Admissibility of the Letter
In his sole issue, Appellant contends the trial court committed reversible error in allowing the unsworn letter to be included in the PSI. He claims it is inadmissible and highly prejudicial. He argues that the letter does not qualify as a victim impact statement under Texas Code of Criminal Procedure article 56.03 because it was not given under oath, he was unable to cross-examine the authors, and Kathaleen McGhee was not authorized by the statute to give a victim’s statement. He also contends the letter was not admissible pursuant to Code of Criminal Procedure article 42.12, section 9.
Appellant is correct that the letter does not meet the statutory requirements of a victim’s impact statement. See Tex. Code Crim. Proc. Ann. art. 56.01, 56.03 (Vernon Supp. 2004-2005); Gifford v. State, 980 S.W.2d 791, 793 (Tex. App.–Houston [14th Dist.] 1998, pet. ref’d). However, this is inconsequential under the facts of this case. The statute dealing with the crime victim’s impact statement has nothing to do with the requirements of a PSI. Fryer v. State, 68 S.W.3d 628, 632 (Tex. Crim. App. 2002).
Article 42.12, section 9 of the Code of Criminal Procedure is entitled “Presentence Investigations.” It provides that, before imposition of sentence by a judge in a felony case, the judge shall direct a supervision officer to report in writing on the circumstances of the offense charged, the amount of restitution necessary to compensate a victim, the criminal and social history of the defendant, and any other information relating to the defendant or the offense requested by the judge. Tex. Code Crim. Proc. Ann. art. 42.12, § 9(a) (Vernon Supp. 2004-2005).
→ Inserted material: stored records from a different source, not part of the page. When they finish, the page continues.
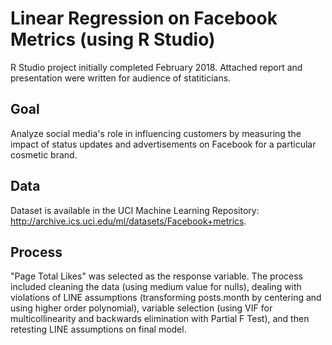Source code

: # Linear Regression on Facebook Metrics (using R Studio)



R Studio project initially completed February 2018. Attached report and presentation were written for audience of statiticians. 

Goal
--------------------
Analyze social media's role in influencing customers by measuring the impact of status updates and advertisements on Facebook for a particular cosmetic brand. 

Data
--------------------
Dataset is available in the UCI Machine Learning Repository: http://archive.ics.uci.edu/ml/datasets/Facebook+metrics. 

Process
--------------------
"Page Total Likes" was selected as the response variable. The process included cleaning the data (using medium value for nulls), dealing with violations of LINE assumptions (transforming posts.month by centering and using higher order polynomial), variable selection (using VIF for multicollinearity and backwards elimination with Partial F Test), and then retesting LINE assumptions on final model. 


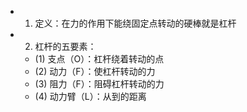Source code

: -
  1. 定义：在力的作用下能绕固定点转动的硬棒就是杠杆
-
  2. 杠杆的五要素：
	- (1) 支点（O）：杠杆绕着转动的点
	- (2) 动力（F）：使杠杆转动的力
	- (3) 阻力（F）：阻碍杠杆转动的力
	- (4) 动力臂（L）：从到的距离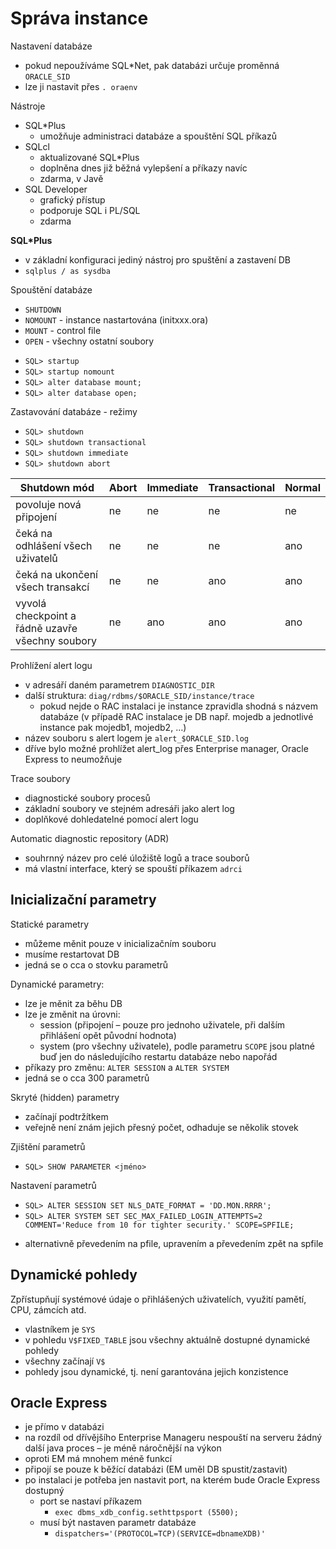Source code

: # Správa instance

Nastavení databáze
- pokud nepoužíváme SQL\*Net, pak databázi určuje proměnná `ORACLE_SID`
- lze ji nastavit přes `. oraenv`

Nástroje
- SQL\*Plus
	- umožňuje administraci databáze a spouštění SQL příkazů
- SQLcl
	- aktualizované SQL\*Plus
	- doplněna dnes již běžná vylepšení a příkazy navíc
	- zdarma, v Javě
- SQL Developer
	- grafický přístup
	- podporuje SQL i PL/SQL
	- zdarma

**SQL\*Plus**
- v základní konfiguraci jediný nástroj pro spuštění a zastavení DB
- `sqlplus / as sysdba`

Spouštění databáze
- `SHUTDOWN`
- `NOMOUNT` - instance nastartována (initxxx.ora)
- `MOUNT` - control file
- `OPEN` - všechny ostatní soubory
+ `SQL> startup`
+ `SQL> startup nomount`
+ `SQL> alter database mount;`
+ `SQL> alter database open;`

Zastavování databáze - režimy
- `SQL> shutdown`
- `SQL> shutdown transactional`
- `SQL> shutdown immediate`
- `SQL> shutdown abort`

| Shutdown mód                                     | Abort | Immediate | Transactional | Normal |
| ------------------------------------------------ | ----- | --------- | ------------- | ------ |
| povoluje nová připojení                          | ne    | ne        | ne            | ne     |
| čeká na odhlášení všech uživatelů                | ne    | ne        | ne            | ano    |
| čeká na ukončení všech transakcí                 | ne    | ne        | ano           | ano    |
| vyvolá checkpoint a řádně uzavře všechny soubory | ne    | ano       | ano           | ano    |

Prohlížení alert logu
- v adresáří daném parametrem `DIAGNOSTIC_DIR`
- další struktura: `diag/rdbms/$ORACLE_SID/instance/trace`
	- pokud nejde o RAC instalaci je instance zpravidla shodná s názvem databáze (v případě RAC instalace je DB např. mojedb a jednotlivé instance pak mojedb1, mojedb2, …)
- název souboru s alert logem je `alert_$ORACLE_SID.log`
- dříve bylo možné prohlížet alert_log přes Enterprise manager, Oracle Express to neumožňuje

Trace soubory
- diagnostické soubory procesů
- základní soubory ve stejném adresáři jako alert log
- doplňkové dohledatelné pomocí alert logu

Automatic diagnostic repository (ADR)
- souhrnný název pro celé úložiště logů a trace souborů
- má vlastní interface, který se spouští příkazem `adrci`

## Inicializační parametry

Statické parametry
- můžeme měnit pouze v inicializačním souboru
- musíme restartovat DB
- jedná se o cca o stovku parametrů

Dynamické parametry:
- lze je měnit za běhu DB
- lze je změnit na úrovni:
	- session (připojení – pouze pro jednoho uživatele, při dalším přihlášení opět původní hodnota)
	- system (pro všechny uživatele), podle parametru `SCOPE` jsou platné buď jen do následujícího restartu databáze nebo napořád
- příkazy pro změnu: `ALTER SESSION` a `ALTER SYSTEM`
- jedná se o cca 300 parametrů

Skryté (hidden) parametry
- začínají podtržítkem
- veřejně není znám jejich přesný počet, odhaduje se několik stovek

Zjištění parametrů
- `SQL> SHOW PARAMETER <jméno>`

Nastavení parametrů
- `SQL> ALTER SESSION SET NLS_DATE_FORMAT = 'DD.MON.RRRR';`
- `SQL> ALTER SYSTEM SET SEC_MAX_FAILED_LOGIN_ATTEMPTS=2 COMMENT='Reduce from 10 for tighter security.' SCOPE=SPFILE;`
+ alternativně převedením na pfile, upravením a převedením zpět na spfile

## Dynamické pohledy

Zpřístupňují systémové údaje o přihlášených uživatelích, využití pamětí, CPU, zámcích atd.

- vlastníkem je `SYS`
- v pohledu `V$FIXED_TABLE` jsou všechny aktuálně dostupné dynamické pohledy
- všechny začínají `V$`
- pohledy jsou dynamické, tj. není garantována jejich konzistence

## Oracle Express

- je přímo v databázi
- na rozdíl od dřívějšího Enterprise Manageru nespouští na serveru žádný další java proces – je méně náročnější na výkon
- oproti EM má mnohem méně funkcí
- připojí se pouze k běžící databázi (EM uměl DB spustit/zastavit)
- po instalaci je potřeba jen nastavit port, na kterém bude Oracle Express dostupný
	- port se nastaví příkazem
		- `exec dbms_xdb_config.sethttpsport (5500);`
	- musí být nastaven parametr databáze
		- `dispatchers='(PROTOCOL=TCP)(SERVICE=dbnameXDB)'`
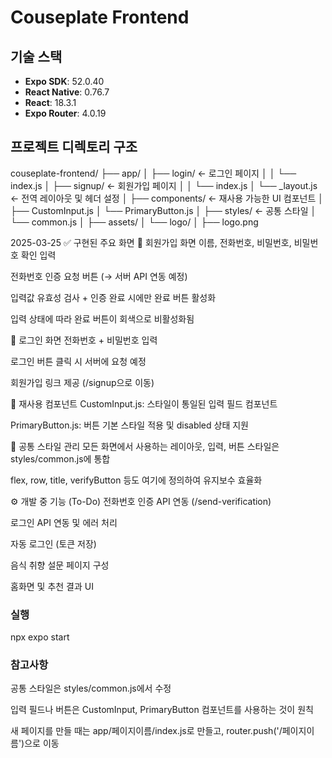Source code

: # Couseplate Frontend

## 기술 스택

- **Expo SDK**: 52.0.40
- **React Native**: 0.76.7
- **React**: 18.3.1
- **Expo Router**: 4.0.19

## 프로젝트 디렉토리 구조

couseplate-frontend/
├── app/
│   ├── login/              ← 로그인 페이지
│   │   └── index.js
│   ├── signup/             ← 회원가입 페이지
│   │   └── index.js
│   └── _layout.js          ← 전역 레이아웃 및 헤더 설정
│
├── components/             ← 재사용 가능한 UI 컴포넌트
│   ├── CustomInput.js
│   └── PrimaryButton.js
│
├── styles/                 ← 공통 스타일
│   └── common.js
│
├── assets/
│   └── logo/
│       ├── logo.png

2025-03-25
✅ 구현된 주요 화면
🔐 회원가입 화면
이름, 전화번호, 비밀번호, 비밀번호 확인 입력

전화번호 인증 요청 버튼 (→ 서버 API 연동 예정)

입력값 유효성 검사 + 인증 완료 시에만 완료 버튼 활성화

입력 상태에 따라 완료 버튼이 회색으로 비활성화됨

🔑 로그인 화면
전화번호 + 비밀번호 입력

로그인 버튼 클릭 시 서버에 요청 예정

회원가입 링크 제공 (/signup으로 이동)

🧩 재사용 컴포넌트
CustomInput.js: 스타일이 통일된 입력 필드 컴포넌트

PrimaryButton.js: 버튼 기본 스타일 적용 및 disabled 상태 지원

🎨 공통 스타일 관리
모든 화면에서 사용하는 레이아웃, 입력, 버튼 스타일은 styles/common.js에 통합

flex, row, title, verifyButton 등도 여기에 정의하여 유지보수 효율화

⚙️ 개발 중 기능 (To-Do)
 전화번호 인증 API 연동 (/send-verification)

 로그인 API 연동 및 에러 처리

 자동 로그인 (토큰 저장)

 음식 취향 설문 페이지 구성

 홈화면 및 추천 결과 UI
 
### 실행
npx expo start
### 참고사항
공통 스타일은 styles/common.js에서 수정

입력 필드나 버튼은 CustomInput, PrimaryButton 컴포넌트를 사용하는 것이 원칙

새 페이지를 만들 때는 app/페이지이름/index.js로 만들고, router.push('/페이지이름')으로 이동
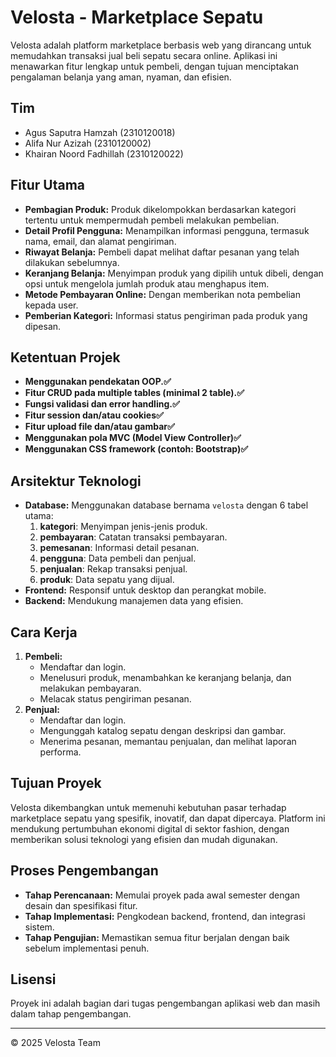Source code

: # Velosta - Marketplace Sepatu  

Velosta adalah platform marketplace berbasis web yang dirancang untuk memudahkan transaksi jual beli sepatu secara online. Aplikasi ini menawarkan fitur lengkap untuk pembeli, dengan tujuan menciptakan pengalaman belanja yang aman, nyaman, dan efisien.  
## **Tim**
- Agus Saputra Hamzah (2310120018)
- Alifa Nur Azizah (2310120002)
- Khairan Noord Fadhillah (2310120022)

## **Fitur Utama**  
- **Pembagian Produk:** Produk dikelompokkan berdasarkan kategori tertentu untuk mempermudah pembeli melakukan pembelian.  
- **Detail Profil Pengguna:** Menampilkan informasi pengguna, termasuk nama, email, dan alamat pengiriman.  
- **Riwayat Belanja:** Pembeli dapat melihat daftar pesanan yang telah dilakukan sebelumnya.  
- **Keranjang Belanja:** Menyimpan produk yang dipilih untuk dibeli, dengan opsi untuk mengelola jumlah produk atau menghapus item.  
- **Metode Pembayaran Online:** Dengan memberikan nota pembelian kepada user. 
- **Pemberian Kategori:** Informasi status pengiriman pada produk yang dipesan.  

## **Ketentuan Projek**
- **Menggunakan pendekatan OOP.✅**
- **Fitur CRUD pada multiple tables (minimal 2 table).✅** 
- **Fungsi validasi dan error handling.✅**
- **Fitur session dan/atau cookies✅**
- **Fitur upload file dan/atau gambar✅**
- **Menggunakan pola MVC (Model View Controller)✅**
- **Menggunakan CSS framework (contoh: Bootstrap)✅**

## **Arsitektur Teknologi**  
- **Database:** Menggunakan database bernama `velosta` dengan 6 tabel utama:  
  1. **kategori**: Menyimpan jenis-jenis produk.  
  2. **pembayaran**: Catatan transaksi pembayaran.  
  3. **pemesanan**: Informasi detail pesanan.  
  4. **pengguna**: Data pembeli dan penjual.  
  5. **penjualan**: Rekap transaksi penjual.  
  6. **produk**: Data sepatu yang dijual.  
- **Frontend:** Responsif untuk desktop dan perangkat mobile.  
- **Backend:** Mendukung manajemen data yang efisien.  

## **Cara Kerja**  
1. **Pembeli:**  
   - Mendaftar dan login.  
   - Menelusuri produk, menambahkan ke keranjang belanja, dan melakukan pembayaran.  
   - Melacak status pengiriman pesanan.  
2. **Penjual:**  
   - Mendaftar dan login.  
   - Mengunggah katalog sepatu dengan deskripsi dan gambar.  
   - Menerima pesanan, memantau penjualan, dan melihat laporan performa.  

## **Tujuan Proyek**  
Velosta dikembangkan untuk memenuhi kebutuhan pasar terhadap marketplace sepatu yang spesifik, inovatif, dan dapat dipercaya. Platform ini mendukung pertumbuhan ekonomi digital di sektor fashion, dengan memberikan solusi teknologi yang efisien dan mudah digunakan.  

## **Proses Pengembangan**  
- **Tahap Perencanaan:** Memulai proyek pada awal semester dengan desain dan spesifikasi fitur.  
- **Tahap Implementasi:** Pengkodean backend, frontend, dan integrasi sistem.  
- **Tahap Pengujian:** Memastikan semua fitur berjalan dengan baik sebelum implementasi penuh.  

## **Lisensi**  
Proyek ini adalah bagian dari tugas pengembangan aplikasi web dan masih dalam tahap pengembangan.  

---  
© 2025 Velosta Team

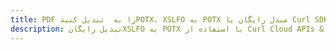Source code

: ---title: PDF را به  تبدیل کنیدPOTX، XSLFO به POTX مبدل رایگان یا Curl SDKdescription: تبدیل رایگانXSLFO به POTX با استفاده از Curl Cloud APIs & SDK همچنین اسناد PDF را در Cloud ایجاد، ویرایش و رندر کنید.---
As noted by the court of criminal appeals, the statute is broadly worded and allows inclusion of any information relating to the defendant or the offense. Fryer, 68 S.W.3d at 629. Article 37.07, section 3(d) of the Code of Criminal Procedure provides for the trial court’s consideration of the report at the sentencing phase of trial. Tex. Code Crim. Proc. Ann. art. 37.07, § 3(d) (Vernon Supp. 2004-2005). Information contained in the PSI is not considered an uncontroverted truth. The defendant may, with the court’s approval, introduce testimony or other information alleging a factual inaccuracy in the report. Id. § 9(e). A defendant bears the burden of proving that the information contained in a presentence investigation report was materially inaccurate and that the judge relied on inaccurate information. Garcia v. State, 930 S.W.2d 621, 624 (Tex. App.–Tyler 1996, no pet.). Further, a PSI may include hearsay information. Id.
In the letter, Kathaleen described some of the circumstances of the offense charged and painted a troublesome picture of Appellant’s character. This is exactly the sort of information a trial judge should be apprised of when assessing a defendant’s sentence. Because the information included in the letter falls within the scope of article 42.12, section 9, the PSI could appropriately contain the letter. Fryer, 68 S.W.3d at 633. Accordingly, the trial court correctly considered the letter to determine the appropriate sentence. Id.; Garcia, 930 S.W.2d at 624. We overrule Appellant’s sole issue.
Disposition
We affirm the trial court’s judgment.
JAMES T. WORTHEN
Chief Justice
Opinion delivered October 5, 2005.
Panel consisted of Worthen, C.J., Griffith, J., and DeVasto, J.